Bill Amend’s **FoxTrot Classics** for the 28th of November (originally run in 2004) depicts a “Christmas Card For Smart People”. It uses the familiar motif of “ability to do arithmetic” as denoting smartness. The key to the first word is remembering that mathematicians use the symbol ‘e’ to represent a number that’s just a little over 2.71828. We call the number ‘e’, or something ‘the base of the natural logarithm’. It turns up all over the place. If you have almost any quantity that grows or that shrinks at a speed proportional to how much there is, and describe how much of stuff there is over time, you’ll find an ‘e’. Leonhard Euler, who’s renowned for major advances in every field of mathematics, is also renowned for major advances in notation in physics, and he gave us ‘e’ for that number.
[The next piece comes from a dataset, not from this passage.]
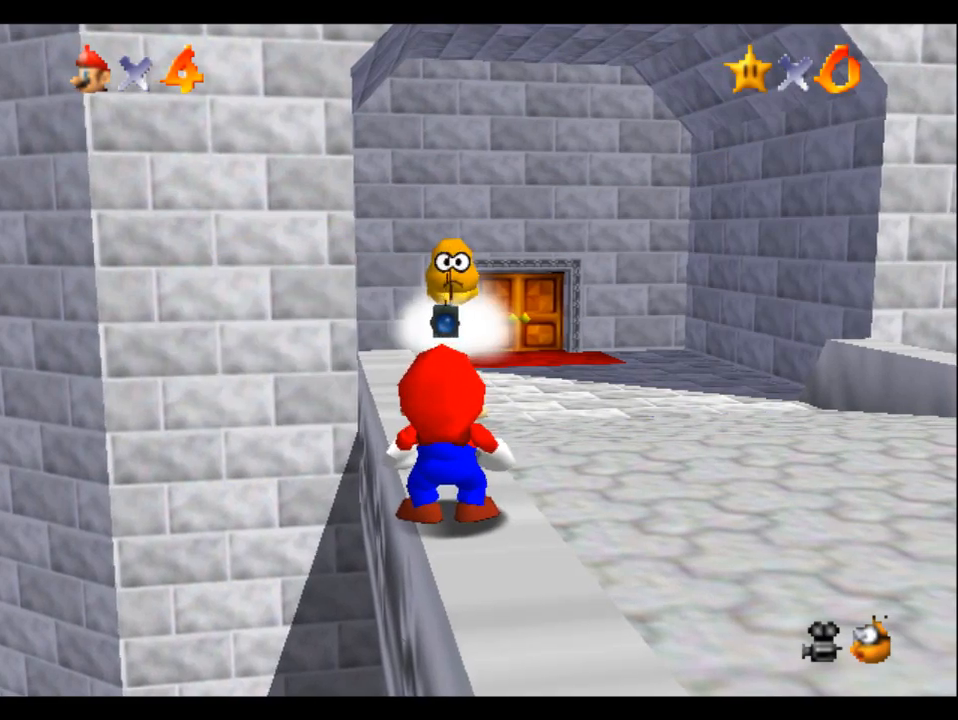
{"buttons": [], "left_stick": "center", "right_stick": "center", "button_events": []}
The key to the second word there is remembering from physics that force equals mass times acceleration. Therefore the force divided by the acceleration is …

And so that inspires this essay’s edition title. There are several comics in this selection that are about the symbols or the representations of mathematics, and that touch on the subject as a visual art.

Matt Janz’s **Out of the Gene Pool** for the 28th of November first ran the 26th of October, 2002. It would make for a good word problem, too, with a couple of levels: given the constraints of (a slightly looser) budget, how do they get the greatest number of cookies? Or if some cookies are better than others, how do they get the most enjoyment from their cookie purchase? Working out the greatest amount of enjoyment within a given cookie budget, with different qualities of cookies, can be a good introduction to optimization problems and how subtle they can be.

Bill Holbrook’s **On The Fastrack** for the 29th of November speaks in support of accounting. It’s a worthwhile message. It doesn’t get much respect, not from the general public, and not from typical mathematics department. The general public maybe thinks of accounting as not much more than a way companies nickel-and-dime them. If the mathematics departments I’ve associated with are fair representatives, accounting isn’t even thought of except by the assistant professor doing a seminar on financial mathematics. (And I’m not sure accounting gets mentioned there, since there’s exciting stuff about the Black-Scholes Equation and options markets to think about instead.) This despite that accounting is probably, by volume, the most used part of mathematics. Anyway, Holbrook’s strip probably won’t get the field a better reputation. But it has got some great illustrations of doing things with numbers. The folks in mathematics departments certainly have had days feeling like they’ve done each of these things.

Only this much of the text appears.